I always find trying to use multiple monitors as well as the laptop screen is almost impossible. Either the monitors end up in an odd resolution, sometimes even a square monitor aspect ratio, or the laptop screen looks like a 640x480 EGA monitor from the days of playing Sierra Software games where I had to save every 14 seconds to avoid dying horribly or rendering the game impossible to complete.
Working from home full time now. Manglement LOVES Teams.
When we do TEAMS, most people turn off the camera. I like to blip it on and off once in a blue moon, and I do so wearing some sort of ridiculous headgear* and I effect to be distracted by something off to one side. Then I turn off the camera and whip off the headgear. If anyone says anything I re-engage the camera and act puzzled about why they are obsessing about "hats".
* I have a small collection of Elope soft'n'squishy hats: A pith helmet, an artful dodger floppy top hat, a wizzard hat[stet], plague doctor mask c/w wide brim hat etc
One of my graphic design colleagues streams his webcam feed via one of those 3D character apps and then into whatever vidconf software is required for the meeting. So we can see and hear him just fine, scratching his head, talking in all seriousness etc but it's an animated cartoon wolf or something.
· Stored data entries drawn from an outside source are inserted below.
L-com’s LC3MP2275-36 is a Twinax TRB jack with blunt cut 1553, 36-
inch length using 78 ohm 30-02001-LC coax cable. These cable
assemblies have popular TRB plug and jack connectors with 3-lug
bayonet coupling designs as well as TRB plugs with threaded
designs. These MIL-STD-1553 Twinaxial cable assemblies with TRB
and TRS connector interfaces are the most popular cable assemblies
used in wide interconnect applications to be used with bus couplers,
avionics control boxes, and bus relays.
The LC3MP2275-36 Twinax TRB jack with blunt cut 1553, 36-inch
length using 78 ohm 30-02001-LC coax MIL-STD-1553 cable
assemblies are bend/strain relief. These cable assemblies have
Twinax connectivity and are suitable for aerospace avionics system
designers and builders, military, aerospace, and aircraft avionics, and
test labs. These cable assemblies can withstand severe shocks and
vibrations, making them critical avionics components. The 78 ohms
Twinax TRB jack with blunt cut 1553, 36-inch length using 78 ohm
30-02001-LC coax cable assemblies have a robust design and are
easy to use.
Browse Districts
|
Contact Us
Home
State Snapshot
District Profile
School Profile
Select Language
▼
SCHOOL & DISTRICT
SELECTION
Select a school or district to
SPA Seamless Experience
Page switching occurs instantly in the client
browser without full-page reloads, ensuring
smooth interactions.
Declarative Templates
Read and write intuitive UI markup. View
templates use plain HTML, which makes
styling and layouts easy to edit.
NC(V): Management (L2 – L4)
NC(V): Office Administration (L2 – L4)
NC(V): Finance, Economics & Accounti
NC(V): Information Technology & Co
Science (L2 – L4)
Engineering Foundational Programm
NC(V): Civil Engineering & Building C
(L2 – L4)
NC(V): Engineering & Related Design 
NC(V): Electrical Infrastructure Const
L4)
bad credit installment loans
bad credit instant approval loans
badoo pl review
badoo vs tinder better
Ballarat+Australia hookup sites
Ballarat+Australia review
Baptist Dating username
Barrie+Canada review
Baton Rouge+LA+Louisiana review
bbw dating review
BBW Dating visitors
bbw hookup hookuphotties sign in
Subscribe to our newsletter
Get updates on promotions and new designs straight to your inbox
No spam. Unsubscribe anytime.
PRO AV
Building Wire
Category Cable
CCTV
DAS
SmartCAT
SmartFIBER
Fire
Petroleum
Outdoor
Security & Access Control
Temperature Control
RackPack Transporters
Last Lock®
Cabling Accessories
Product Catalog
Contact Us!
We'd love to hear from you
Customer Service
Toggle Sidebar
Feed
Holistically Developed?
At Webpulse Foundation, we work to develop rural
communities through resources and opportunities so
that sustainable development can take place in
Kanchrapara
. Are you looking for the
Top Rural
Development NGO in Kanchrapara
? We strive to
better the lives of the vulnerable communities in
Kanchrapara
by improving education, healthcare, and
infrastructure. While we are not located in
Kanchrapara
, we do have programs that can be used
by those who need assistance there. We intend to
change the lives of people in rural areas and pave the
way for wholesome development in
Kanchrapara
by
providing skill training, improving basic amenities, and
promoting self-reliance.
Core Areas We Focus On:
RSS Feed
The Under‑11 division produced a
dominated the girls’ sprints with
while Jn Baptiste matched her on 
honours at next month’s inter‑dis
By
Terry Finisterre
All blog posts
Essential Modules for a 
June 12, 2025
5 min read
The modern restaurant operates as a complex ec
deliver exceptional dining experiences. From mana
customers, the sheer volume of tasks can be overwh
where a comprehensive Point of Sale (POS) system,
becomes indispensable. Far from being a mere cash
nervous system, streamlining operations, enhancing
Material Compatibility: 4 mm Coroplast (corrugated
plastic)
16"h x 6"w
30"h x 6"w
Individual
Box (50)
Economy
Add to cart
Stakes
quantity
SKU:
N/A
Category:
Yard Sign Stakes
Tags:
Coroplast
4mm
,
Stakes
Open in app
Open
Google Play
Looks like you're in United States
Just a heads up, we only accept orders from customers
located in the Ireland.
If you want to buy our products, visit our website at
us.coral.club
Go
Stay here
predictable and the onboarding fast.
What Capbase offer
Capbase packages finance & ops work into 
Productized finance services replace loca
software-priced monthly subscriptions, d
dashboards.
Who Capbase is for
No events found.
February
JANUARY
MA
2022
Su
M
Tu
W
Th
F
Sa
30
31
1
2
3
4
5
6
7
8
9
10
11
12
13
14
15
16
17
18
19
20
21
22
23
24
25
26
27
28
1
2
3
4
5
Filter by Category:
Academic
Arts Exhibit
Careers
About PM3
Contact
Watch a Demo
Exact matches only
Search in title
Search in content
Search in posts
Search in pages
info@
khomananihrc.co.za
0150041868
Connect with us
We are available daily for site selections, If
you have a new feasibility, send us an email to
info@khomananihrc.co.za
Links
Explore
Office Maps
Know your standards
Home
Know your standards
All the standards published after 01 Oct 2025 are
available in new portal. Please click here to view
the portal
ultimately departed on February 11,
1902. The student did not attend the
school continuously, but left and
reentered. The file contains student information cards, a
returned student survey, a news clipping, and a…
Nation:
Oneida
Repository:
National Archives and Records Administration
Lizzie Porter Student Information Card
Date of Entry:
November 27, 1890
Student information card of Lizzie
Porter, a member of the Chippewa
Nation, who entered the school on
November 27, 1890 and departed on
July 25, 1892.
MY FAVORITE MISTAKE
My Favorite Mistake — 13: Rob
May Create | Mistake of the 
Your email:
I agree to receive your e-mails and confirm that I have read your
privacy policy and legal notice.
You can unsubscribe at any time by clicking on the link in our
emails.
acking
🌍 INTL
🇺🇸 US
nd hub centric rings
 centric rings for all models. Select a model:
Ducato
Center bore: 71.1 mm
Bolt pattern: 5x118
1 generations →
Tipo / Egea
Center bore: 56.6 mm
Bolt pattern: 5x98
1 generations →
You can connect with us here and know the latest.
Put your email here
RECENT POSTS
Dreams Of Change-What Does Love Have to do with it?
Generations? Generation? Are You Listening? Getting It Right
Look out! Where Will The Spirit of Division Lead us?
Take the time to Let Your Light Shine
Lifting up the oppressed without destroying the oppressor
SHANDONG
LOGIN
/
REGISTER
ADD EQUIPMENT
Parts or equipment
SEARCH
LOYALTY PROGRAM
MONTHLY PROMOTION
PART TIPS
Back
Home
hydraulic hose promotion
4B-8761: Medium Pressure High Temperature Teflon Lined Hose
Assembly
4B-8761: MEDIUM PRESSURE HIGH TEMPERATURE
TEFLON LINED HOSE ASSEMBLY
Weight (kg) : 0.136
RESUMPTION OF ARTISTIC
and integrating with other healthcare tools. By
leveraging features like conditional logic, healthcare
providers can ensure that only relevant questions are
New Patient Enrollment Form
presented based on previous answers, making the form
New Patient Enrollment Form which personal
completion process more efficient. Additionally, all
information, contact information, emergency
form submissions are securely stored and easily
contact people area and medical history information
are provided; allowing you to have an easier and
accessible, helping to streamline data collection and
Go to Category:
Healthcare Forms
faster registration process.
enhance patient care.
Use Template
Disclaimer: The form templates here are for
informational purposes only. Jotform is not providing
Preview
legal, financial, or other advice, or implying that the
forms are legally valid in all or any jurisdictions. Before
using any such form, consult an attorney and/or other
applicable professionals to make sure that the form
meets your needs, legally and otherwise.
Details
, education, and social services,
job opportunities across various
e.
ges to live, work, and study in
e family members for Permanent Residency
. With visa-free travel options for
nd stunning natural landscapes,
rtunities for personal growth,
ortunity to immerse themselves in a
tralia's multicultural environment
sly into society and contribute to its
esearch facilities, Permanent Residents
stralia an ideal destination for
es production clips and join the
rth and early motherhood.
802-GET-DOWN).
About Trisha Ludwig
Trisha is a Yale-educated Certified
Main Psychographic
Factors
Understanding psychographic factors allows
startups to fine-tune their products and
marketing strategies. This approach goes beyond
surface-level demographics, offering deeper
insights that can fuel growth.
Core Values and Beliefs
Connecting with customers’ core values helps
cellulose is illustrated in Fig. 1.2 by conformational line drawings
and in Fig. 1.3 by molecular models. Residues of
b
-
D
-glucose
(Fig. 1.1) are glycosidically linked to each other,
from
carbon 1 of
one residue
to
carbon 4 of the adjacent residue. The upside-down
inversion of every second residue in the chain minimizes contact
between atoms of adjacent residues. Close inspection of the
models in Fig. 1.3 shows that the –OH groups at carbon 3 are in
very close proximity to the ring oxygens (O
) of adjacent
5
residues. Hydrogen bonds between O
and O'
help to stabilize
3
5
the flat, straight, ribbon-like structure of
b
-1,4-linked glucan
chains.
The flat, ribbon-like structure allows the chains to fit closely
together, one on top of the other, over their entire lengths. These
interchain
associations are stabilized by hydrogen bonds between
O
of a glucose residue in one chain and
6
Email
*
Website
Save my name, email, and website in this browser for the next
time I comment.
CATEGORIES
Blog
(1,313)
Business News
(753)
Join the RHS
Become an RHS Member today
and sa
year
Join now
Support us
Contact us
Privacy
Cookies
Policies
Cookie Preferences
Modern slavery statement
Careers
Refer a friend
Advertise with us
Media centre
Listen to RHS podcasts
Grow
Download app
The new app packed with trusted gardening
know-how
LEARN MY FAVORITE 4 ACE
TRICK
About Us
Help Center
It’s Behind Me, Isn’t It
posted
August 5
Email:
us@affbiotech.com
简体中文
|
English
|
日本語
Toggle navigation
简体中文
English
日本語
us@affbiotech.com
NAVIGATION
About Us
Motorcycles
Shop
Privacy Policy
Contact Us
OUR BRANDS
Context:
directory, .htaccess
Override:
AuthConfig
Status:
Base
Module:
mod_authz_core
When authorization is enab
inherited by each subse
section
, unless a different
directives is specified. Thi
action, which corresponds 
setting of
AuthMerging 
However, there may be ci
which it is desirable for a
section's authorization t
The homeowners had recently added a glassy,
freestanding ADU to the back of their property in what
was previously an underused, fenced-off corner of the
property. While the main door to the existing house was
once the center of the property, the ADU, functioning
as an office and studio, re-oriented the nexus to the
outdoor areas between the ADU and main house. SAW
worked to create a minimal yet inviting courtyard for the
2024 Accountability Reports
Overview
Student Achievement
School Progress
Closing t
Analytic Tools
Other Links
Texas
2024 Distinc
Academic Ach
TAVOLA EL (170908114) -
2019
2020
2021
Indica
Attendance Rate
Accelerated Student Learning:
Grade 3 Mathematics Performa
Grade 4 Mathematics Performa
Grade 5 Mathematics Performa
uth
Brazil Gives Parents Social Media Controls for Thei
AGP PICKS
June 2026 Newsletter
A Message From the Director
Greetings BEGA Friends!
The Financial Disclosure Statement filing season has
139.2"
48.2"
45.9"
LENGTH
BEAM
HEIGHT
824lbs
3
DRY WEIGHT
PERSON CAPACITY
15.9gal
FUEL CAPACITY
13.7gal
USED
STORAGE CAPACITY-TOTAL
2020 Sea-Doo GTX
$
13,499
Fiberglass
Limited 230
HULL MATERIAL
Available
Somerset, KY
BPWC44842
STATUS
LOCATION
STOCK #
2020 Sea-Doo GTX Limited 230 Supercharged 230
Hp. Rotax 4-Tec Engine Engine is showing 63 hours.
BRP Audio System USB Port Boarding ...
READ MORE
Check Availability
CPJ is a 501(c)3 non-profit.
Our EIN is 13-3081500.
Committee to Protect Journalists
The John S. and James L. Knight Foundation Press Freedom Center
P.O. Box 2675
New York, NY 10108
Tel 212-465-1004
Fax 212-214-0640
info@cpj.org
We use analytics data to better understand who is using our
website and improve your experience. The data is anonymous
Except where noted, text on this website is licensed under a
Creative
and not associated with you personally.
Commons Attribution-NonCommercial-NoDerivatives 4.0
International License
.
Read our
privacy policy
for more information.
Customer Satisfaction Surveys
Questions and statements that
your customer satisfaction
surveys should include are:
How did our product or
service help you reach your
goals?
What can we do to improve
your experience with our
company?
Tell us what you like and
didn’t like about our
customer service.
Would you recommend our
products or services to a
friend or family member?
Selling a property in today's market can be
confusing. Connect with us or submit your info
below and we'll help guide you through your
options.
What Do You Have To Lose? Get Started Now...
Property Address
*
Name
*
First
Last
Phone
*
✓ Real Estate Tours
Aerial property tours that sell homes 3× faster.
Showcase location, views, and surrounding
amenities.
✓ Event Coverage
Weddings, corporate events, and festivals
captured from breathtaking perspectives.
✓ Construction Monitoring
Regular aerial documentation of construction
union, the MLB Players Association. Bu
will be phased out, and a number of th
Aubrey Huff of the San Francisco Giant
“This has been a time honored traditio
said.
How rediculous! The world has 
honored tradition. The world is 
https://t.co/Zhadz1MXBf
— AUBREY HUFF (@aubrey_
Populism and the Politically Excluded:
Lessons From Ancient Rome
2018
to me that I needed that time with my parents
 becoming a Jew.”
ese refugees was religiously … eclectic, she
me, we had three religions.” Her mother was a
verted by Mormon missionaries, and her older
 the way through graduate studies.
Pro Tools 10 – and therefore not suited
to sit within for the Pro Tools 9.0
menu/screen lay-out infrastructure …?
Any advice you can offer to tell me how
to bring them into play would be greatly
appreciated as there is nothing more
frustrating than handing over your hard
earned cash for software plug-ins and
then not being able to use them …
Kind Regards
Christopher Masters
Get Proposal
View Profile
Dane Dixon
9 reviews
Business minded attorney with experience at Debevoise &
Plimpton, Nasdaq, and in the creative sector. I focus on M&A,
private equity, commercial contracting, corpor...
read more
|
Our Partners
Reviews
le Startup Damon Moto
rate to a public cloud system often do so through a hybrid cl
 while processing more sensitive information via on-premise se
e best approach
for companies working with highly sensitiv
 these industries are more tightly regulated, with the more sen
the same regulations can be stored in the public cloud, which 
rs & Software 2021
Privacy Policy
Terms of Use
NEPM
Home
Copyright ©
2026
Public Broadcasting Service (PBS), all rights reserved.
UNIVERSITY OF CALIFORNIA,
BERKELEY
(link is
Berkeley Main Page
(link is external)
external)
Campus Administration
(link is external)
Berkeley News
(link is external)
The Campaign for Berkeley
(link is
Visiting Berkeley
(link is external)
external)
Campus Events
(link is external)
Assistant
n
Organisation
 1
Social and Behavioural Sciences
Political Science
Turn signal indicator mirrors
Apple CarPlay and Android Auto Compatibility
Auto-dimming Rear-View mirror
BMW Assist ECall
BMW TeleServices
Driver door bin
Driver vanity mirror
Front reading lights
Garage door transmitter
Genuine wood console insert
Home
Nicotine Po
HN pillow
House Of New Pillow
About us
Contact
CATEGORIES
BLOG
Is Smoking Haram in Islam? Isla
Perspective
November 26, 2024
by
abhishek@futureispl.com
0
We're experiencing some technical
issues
Or the rare occasion I use a webcam, I use a greenscreen to set my background. The live background is variously the hog pen, one of the ponds, a very long distance shot of the Golden Gate (from a friend's place in the hills above Berkeley), my IBM 1401, PDP-11 or other old iron (depending on what is fired up and doing work at the time), a shot between a couple rows of tomatoes or grapes, one of the fish tanks, one of the many CalTrans traffic cams or cell tower cams, a street view of Sonoma's Plaza, or anything else that catches my fancy at the time.
Had this in hmmmm 2019.... All of IT going online from 3am Monday Morning for an external vendor migration of their system (Primarily to start sending out emails upon the successful migtration - A task I already automated & ready to run with powershell).
Having decided to catnap rather than outright go to bed & being fully dressed, there was great deal of hilarity over my choice of t-shirt (Ironically accurate) as it saved them all from having to email users individually, whereas my script did the job in about 45 seconds & really negating the need for them to be up half the night.
https://img.picturequotes.com/2/339/338251/i-cant-hear-you-over-the-deafening-sound-of-my-own-awesomeness-quote-1.jpg
Why did you need a script to do a simple mail merge? Most reasonable MUAs (and a few unreasonable ones) have been able to do that since the early '80s, at least. The fact that your colleagues were planning to induhvidually send emails suggest to me that they be removed from computing devices until they have received at least a little bit of remedial training ...
I'm wondering when we are going to just go gamer, and have the meetings in Second Life or World of Warcraft. At least that way, we wouldn't have to present our monthly data in shabby house clothes and have entitled cats wandering about, all over the keyboards of various participants.
One company I consult for apparently has a private minecraft server that is partially used for meetings. I declined the invitation to participate, citing a couple of quick telephone calls being a much more accurate and concise way to send and receive information.